Girard residents work off fines, fees through community service


Staff writer

GIRARD — The city of Girard offers alternative ways residents can pay off their outstanding court fees and library fees.

Residents who are not working or are unable to work can volunteer on community service projects at $10 an hour to pay off their fees.

“I got this idea about seven years ago from the Painesville Municipal Judge (Michael Cicconetti),” Girard Municipal Court Judge Jeffrey Adler said. “I thought this was a great idea, having people do community service to work off their fines.”

The Trumbull County Land Bank donated the lot across Dearborn Avenue from the Multi-Generational Center and Adler, along with Cosmo Signoriello, created a garden on the lot. This year, they planted peppers, tomatoes, eggplant and a few cucumbers. Next year, they hope to try planting corn.

“I don’t see this as punishment. A lot of them actually like it,” Adler said. “They get a little work ethic and are proud of what they produce.”

All of the food grown in the garden goes to benefit the community. Once harvested, it is donated to the Rescue Mission, Liberty Community Food Pantry, Salvation Army and the Emmanuel Community Care Center.

Gardening isn’t the only way to work off fines.

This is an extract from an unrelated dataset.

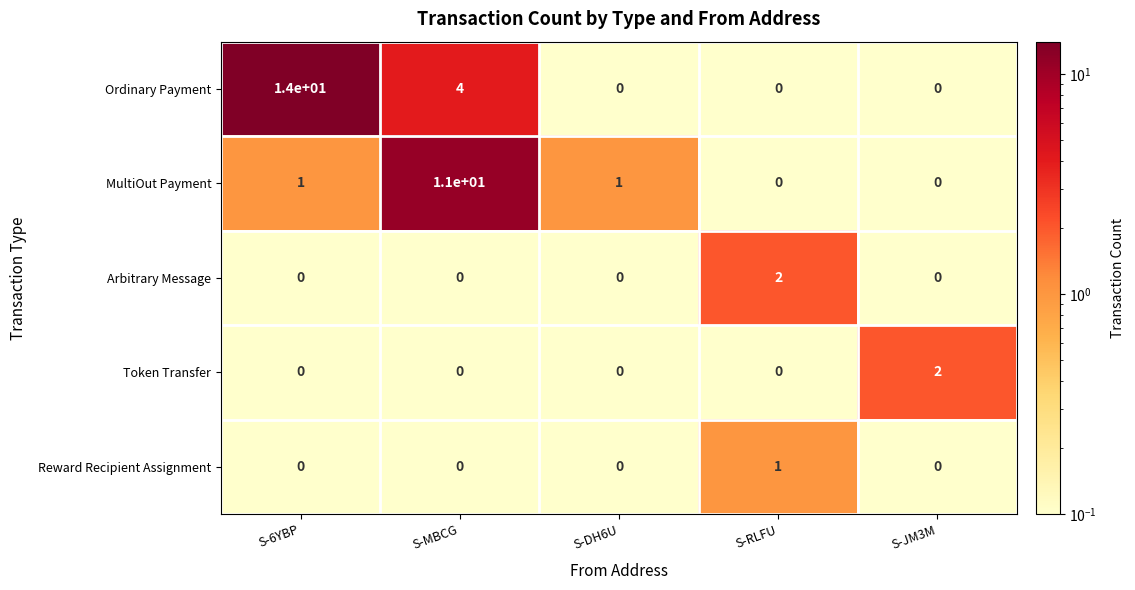

The value of Token Transfer at S-MBCG is -1. True or false?

False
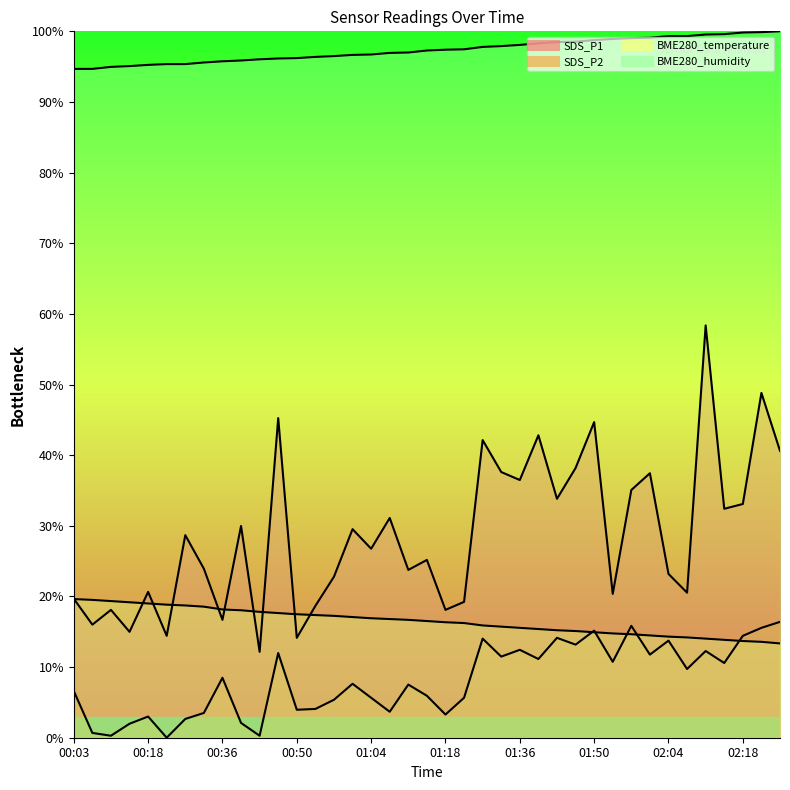

Is the value of BME280_temperature at 00:21 greater than the value of SDS_P2 at 01:47?

Yes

This opportunity is offered year round and applies to all kinds of projects, such as mowing the grass, picking up tires and litter, or helping at the dog pound.

“I think we’ve worked off thousands of dollars in fines,” Signoriello said. “They learn skills and a few kept coming back after they were done working off their fines.”

The community service does not apply to speeding tickets.

“While the court isn’t getting that money, the community is still benefiting from this program,” Adler said.

The Girard Free Library also offers ways for people to get rid of their outstanding library fines. Through the Food for Fines campaign, you can donate at least two non-perishable food items and fines up to $25 will be erased.

“We’ve been doing this for quite some time, at least 15 years. It helps us clean up the little fines while giving back to the community,” said Girard Free Library Director Rose Ann Lubert. “It’s a win-win for everyone.”

This opportunity does not apply toward lost or damaged items or items obtained through the library consortium CLEVNET.

The food donated through the library is donated to the Emmanuel Community Care Center.

“It’s local, right here in town, and they’re always very appreciative of this help,” Lubert said.

The Food For Fines campaign closes just before Thanksgiving, on Nov. 26.